Data:
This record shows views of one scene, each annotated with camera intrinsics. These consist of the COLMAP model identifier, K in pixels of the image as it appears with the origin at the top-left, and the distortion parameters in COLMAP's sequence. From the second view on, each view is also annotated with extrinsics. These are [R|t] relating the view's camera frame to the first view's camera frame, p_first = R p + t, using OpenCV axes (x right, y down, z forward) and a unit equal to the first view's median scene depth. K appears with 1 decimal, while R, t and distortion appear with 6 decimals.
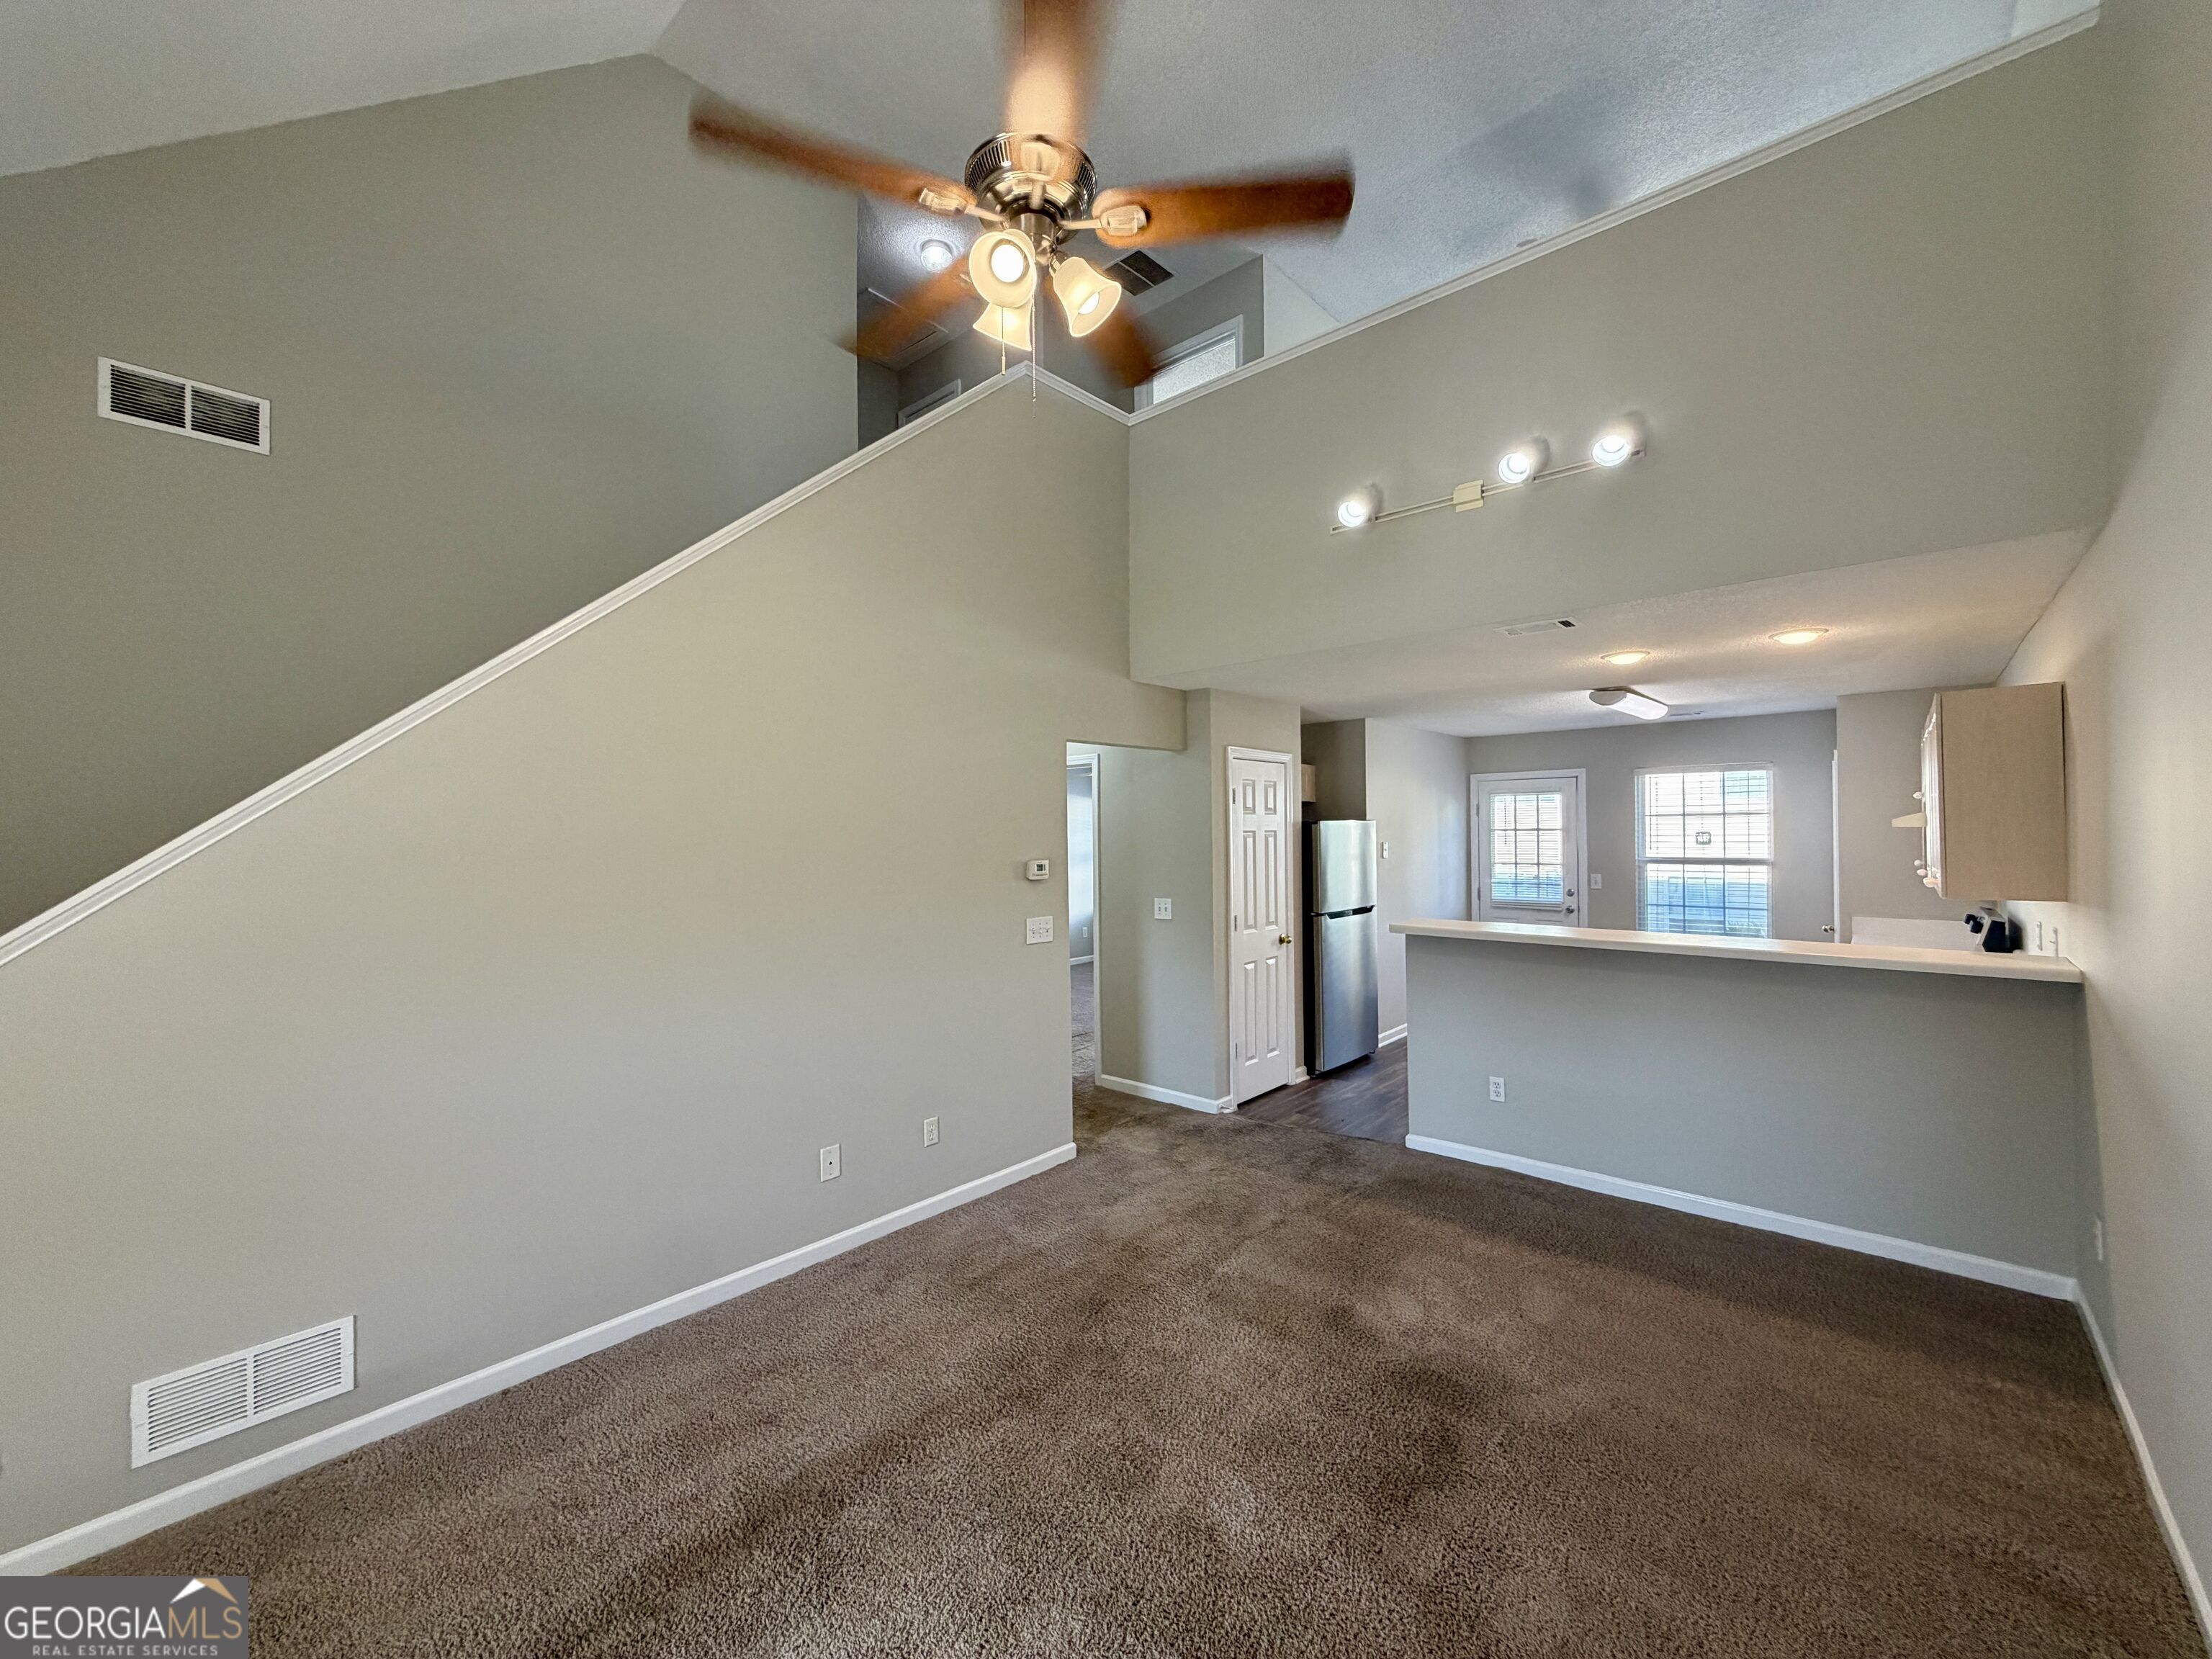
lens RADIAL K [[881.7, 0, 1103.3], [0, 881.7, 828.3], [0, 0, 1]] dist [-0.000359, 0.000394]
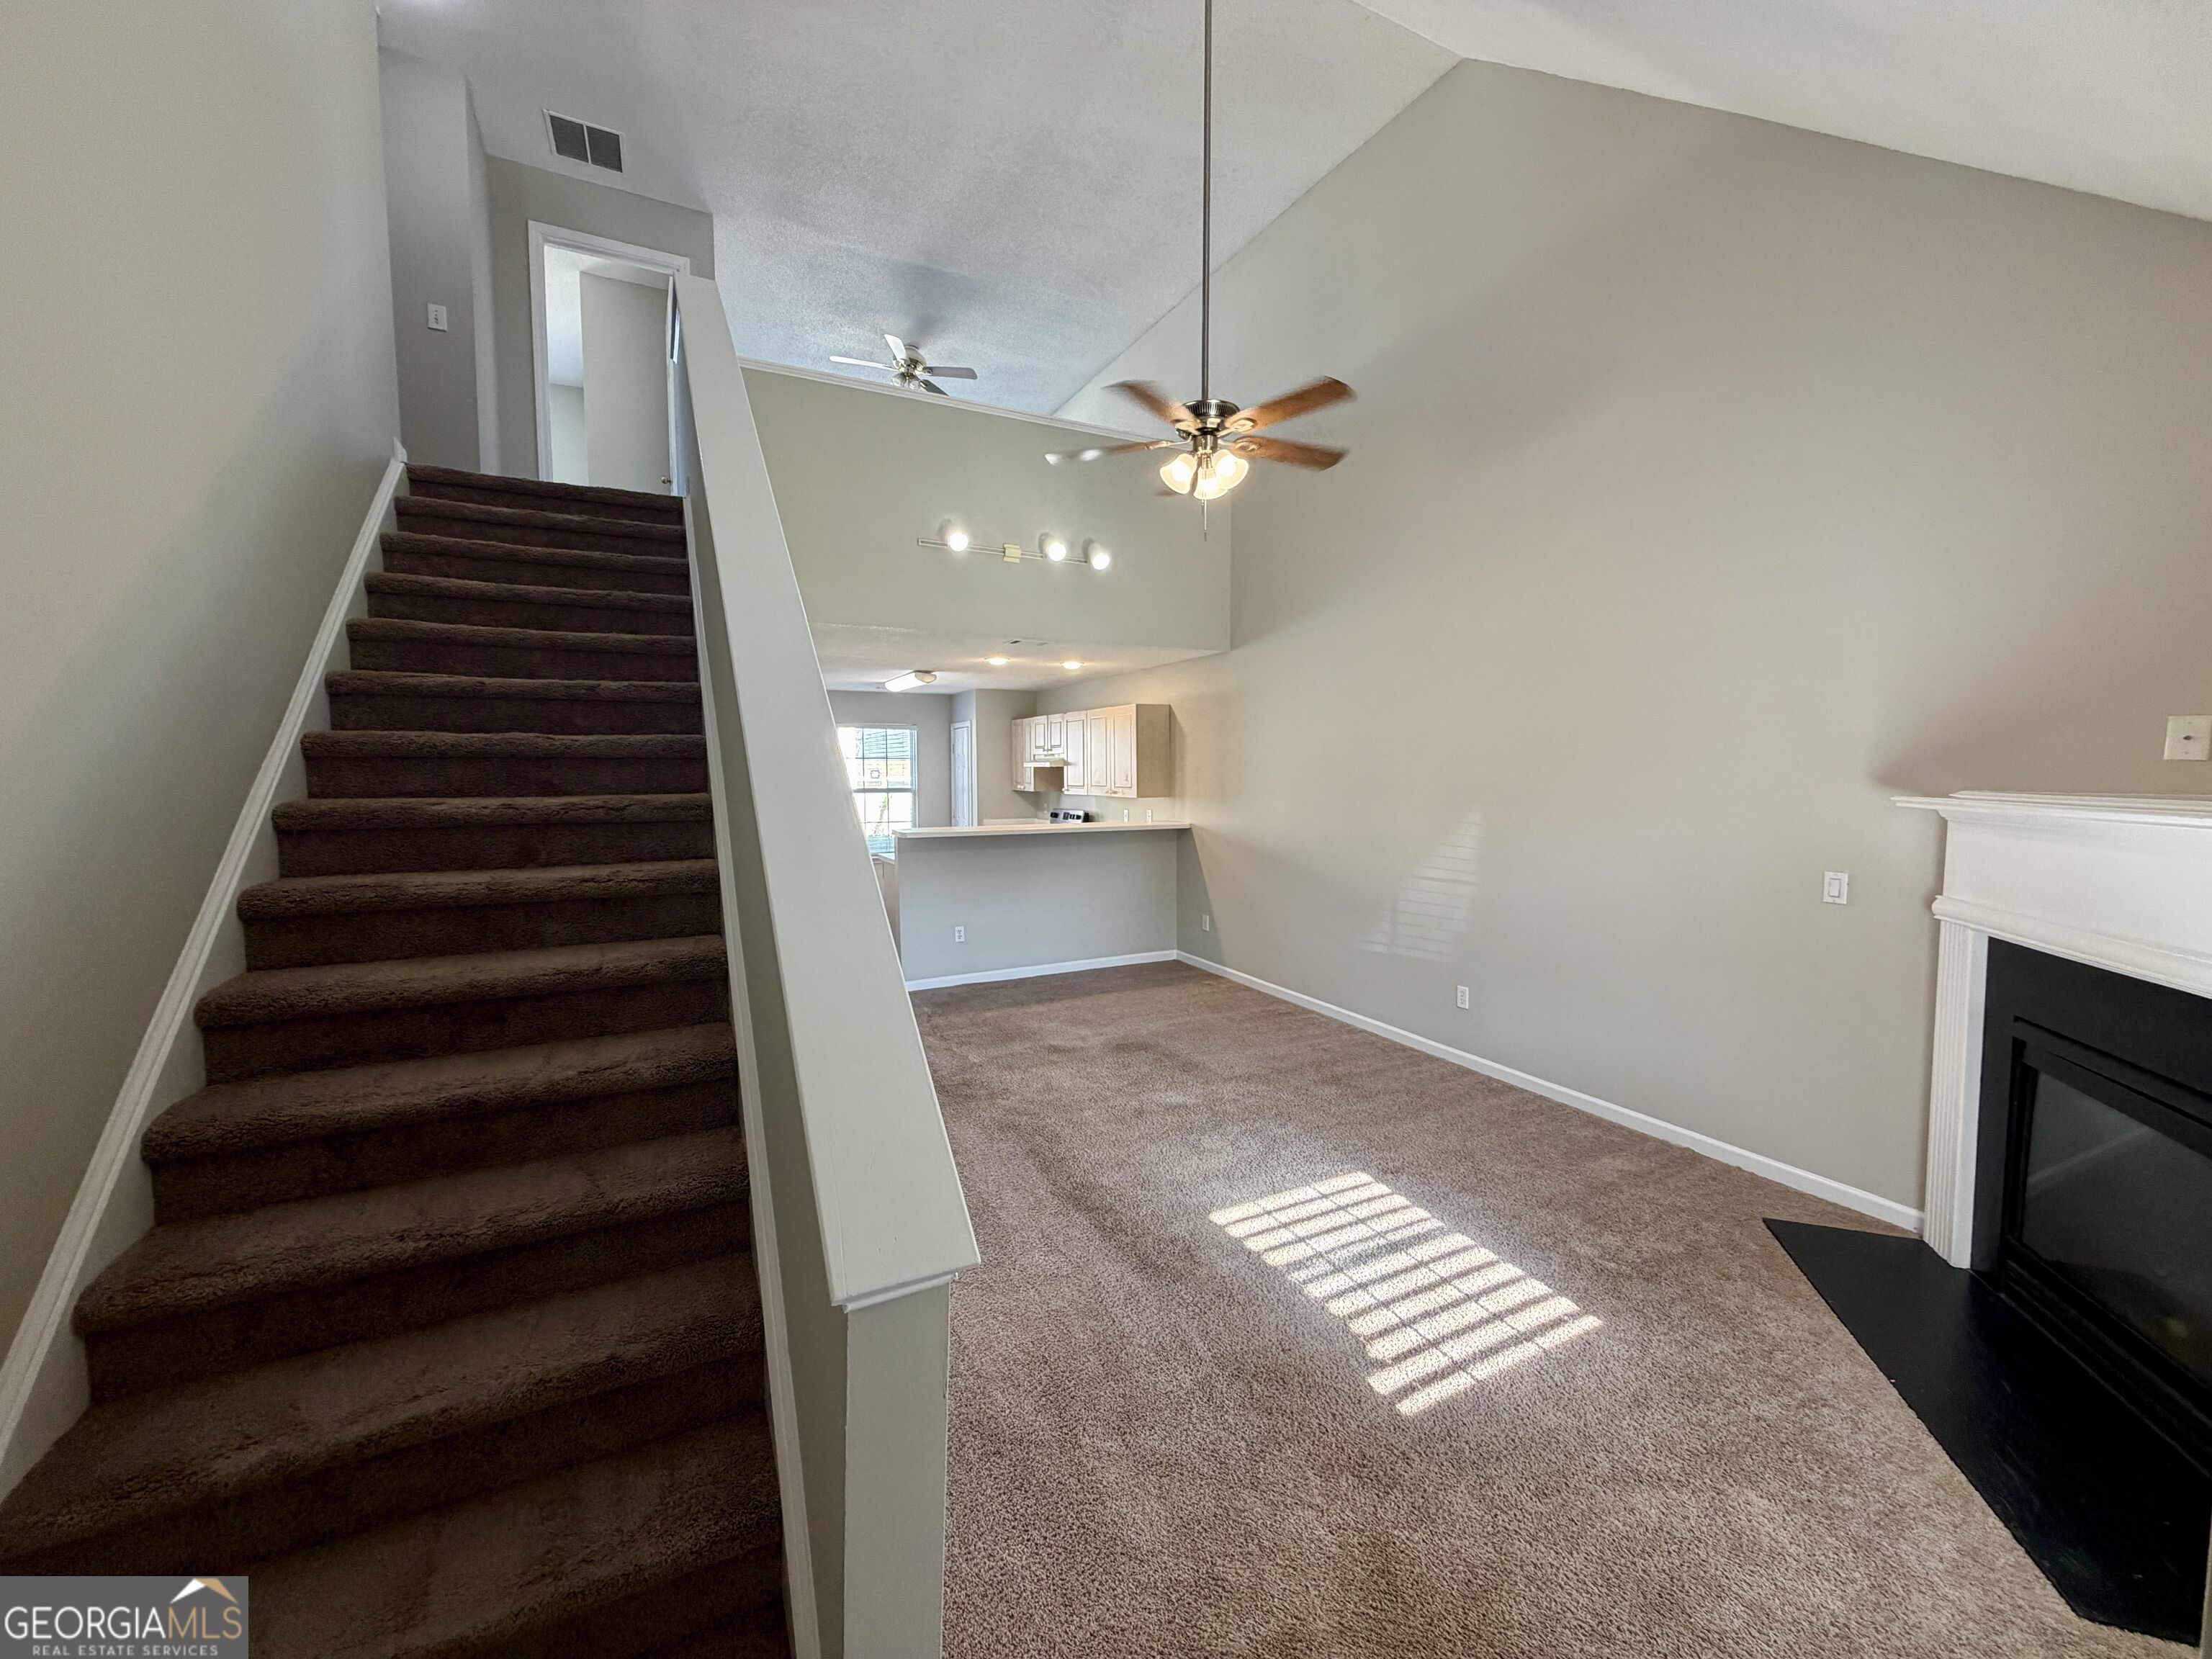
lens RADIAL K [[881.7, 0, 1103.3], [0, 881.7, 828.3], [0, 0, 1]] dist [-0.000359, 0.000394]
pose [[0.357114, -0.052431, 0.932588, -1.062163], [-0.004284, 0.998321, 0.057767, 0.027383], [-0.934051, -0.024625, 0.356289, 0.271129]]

Exercise aim: Reproduce the material with "views" swapped for "photographs" and every other line unchanged, omitting the pictures.

Output of the task:
This record shows photographs of one scene, each annotated with camera intrinsics. These consist of the COLMAP model identifier, K in pixels of the image as it appears with the origin at the top-left, and the distortion parameters in COLMAP's sequence. From the second view on, each view is also annotated with extrinsics. These are [R|t] relating the view's camera frame to the first view's camera frame, p_first = R p + t, using OpenCV axes (x right, y down, z forward) and a unit equal to the first view's median scene depth. K appears with 1 decimal, while R, t and distortion appear with 6 decimals.
lens RADIAL K [[881.7, 0, 1103.3], [0, 881.7, 828.3], [0, 0, 1]] dist [-0.000359, 0.000394]
lens RADIAL K [[881.7, 0, 1103.3], [0, 881.7, 828.3], [0, 0, 1]] dist [-0.000359, 0.000394]
pose [[0.357114, -0.052431, 0.932588, -1.062163], [-0.004284, 0.998321, 0.057767, 0.027383], [-0.934051, -0.024625, 0.356289, 0.271129]]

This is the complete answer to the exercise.